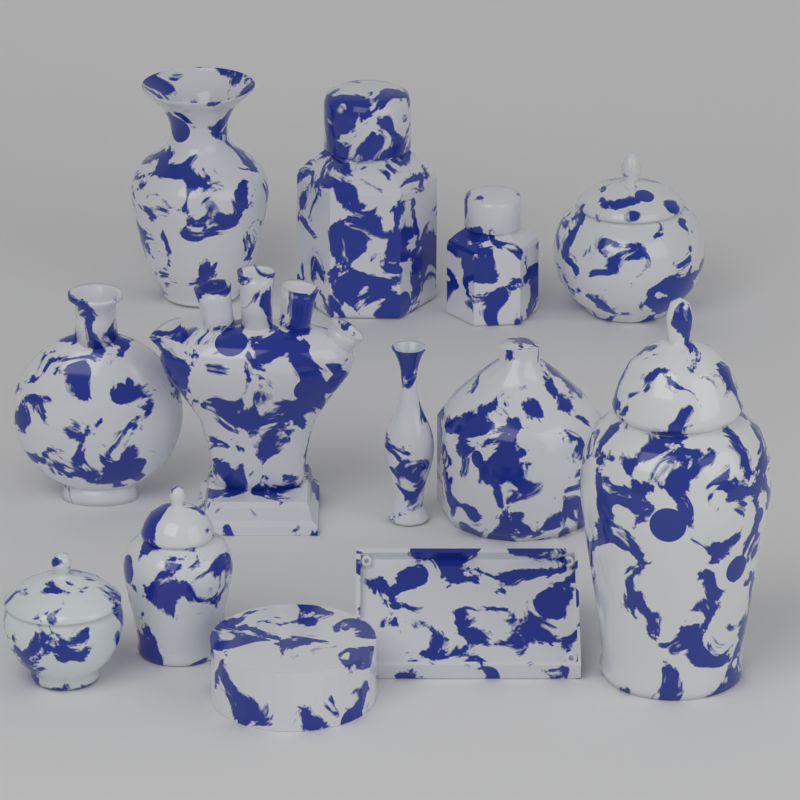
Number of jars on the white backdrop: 6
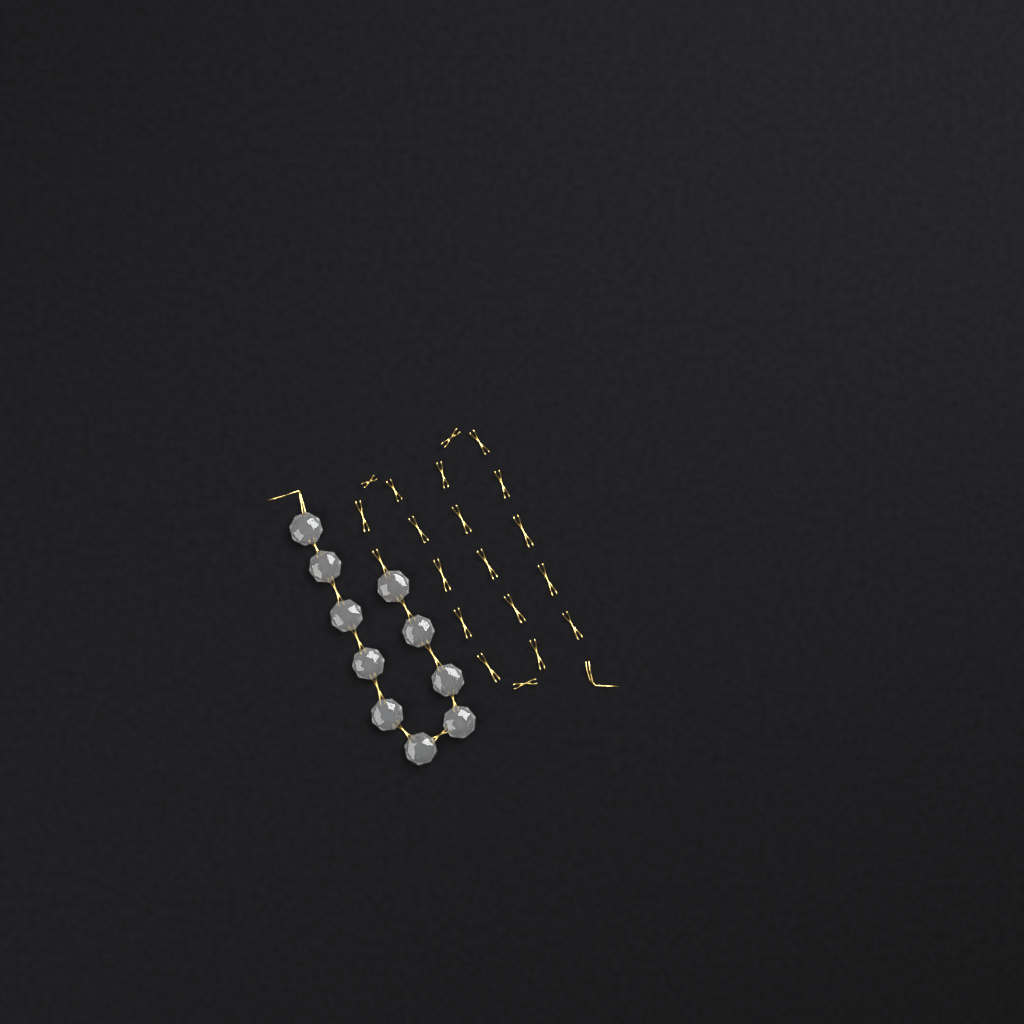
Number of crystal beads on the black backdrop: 10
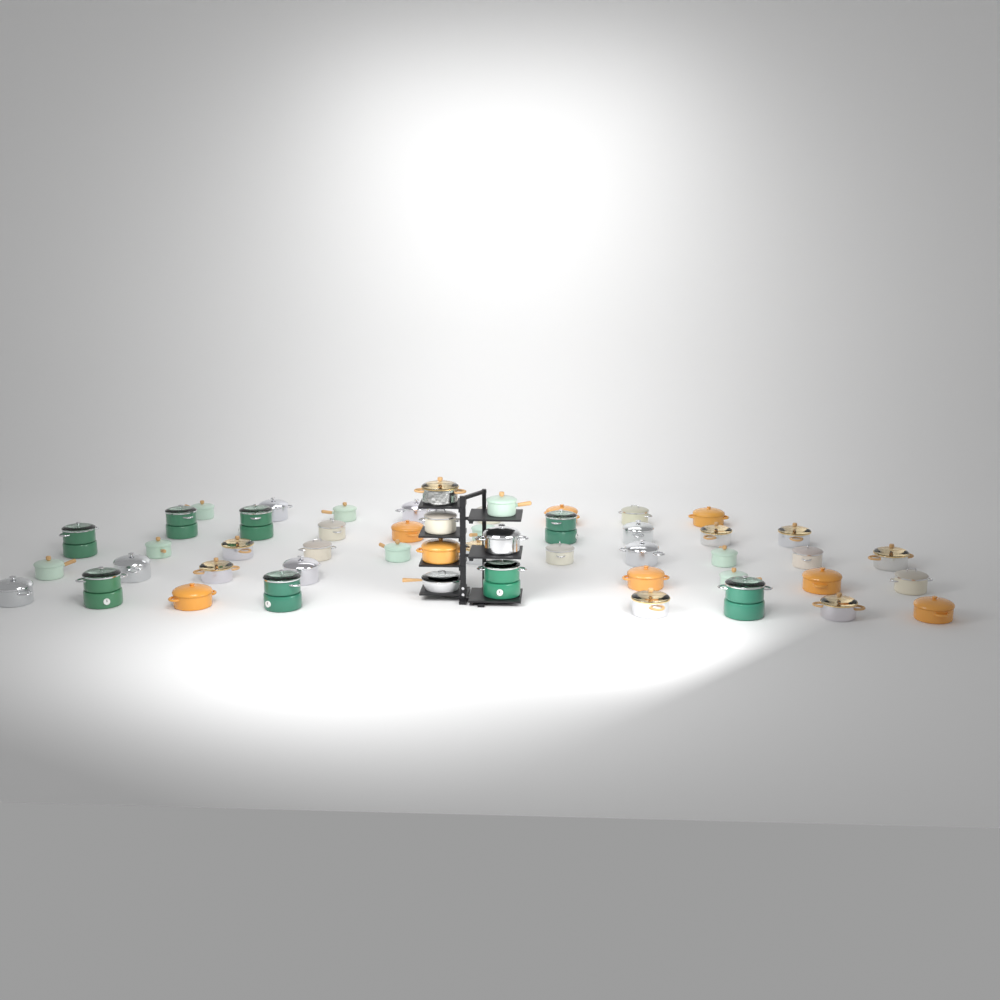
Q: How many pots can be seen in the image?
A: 50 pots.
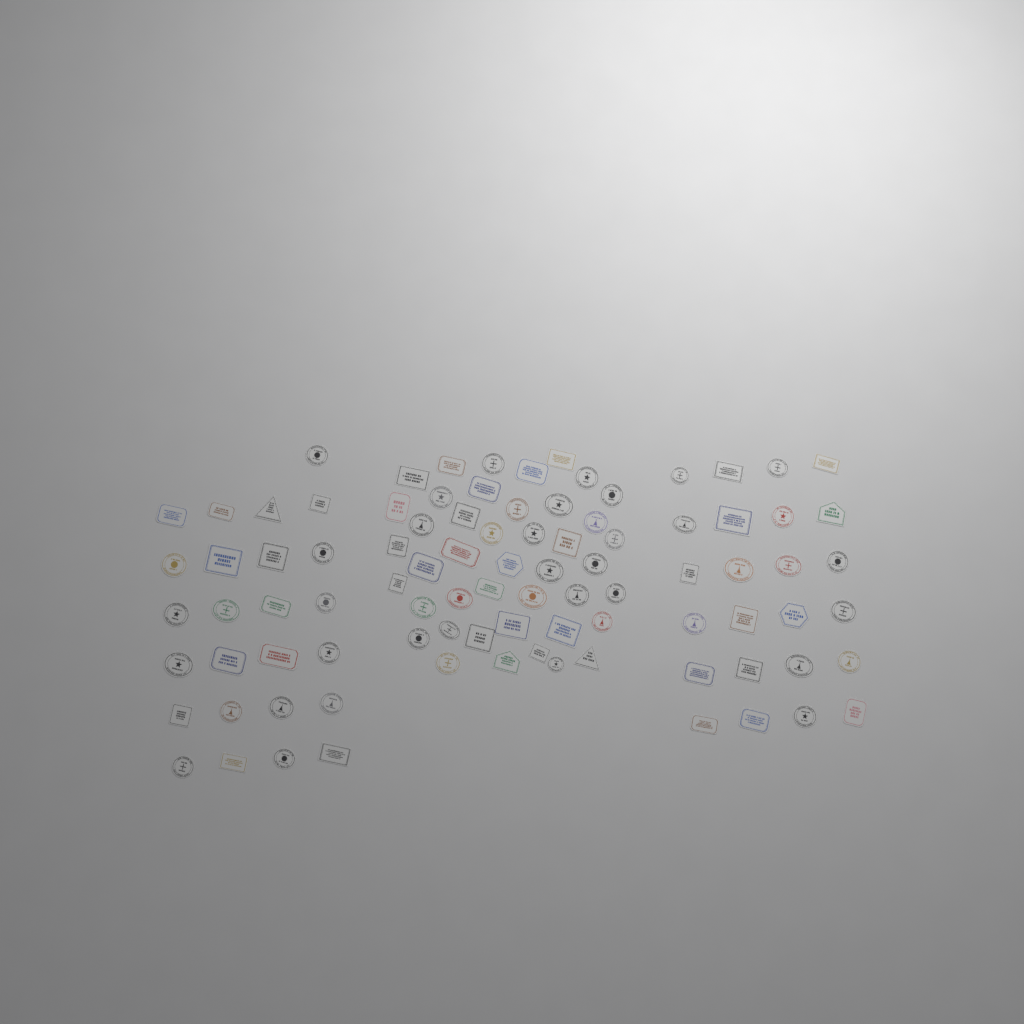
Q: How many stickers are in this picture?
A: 92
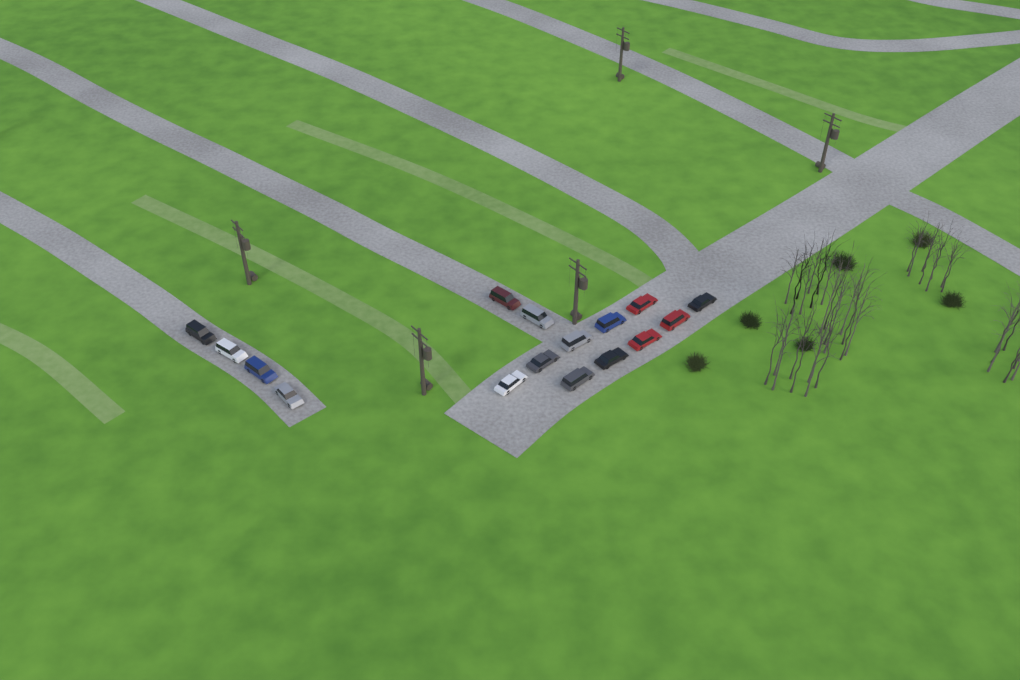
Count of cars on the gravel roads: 16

____

### TASK BRIEF
List each line of the items above that contains the word "Number", matching uppercase and lowercase exactly.

### SOLUTION BELOW
Number of jars on the white backdrop: 6
Number of crystal beads on the black backdrop: 10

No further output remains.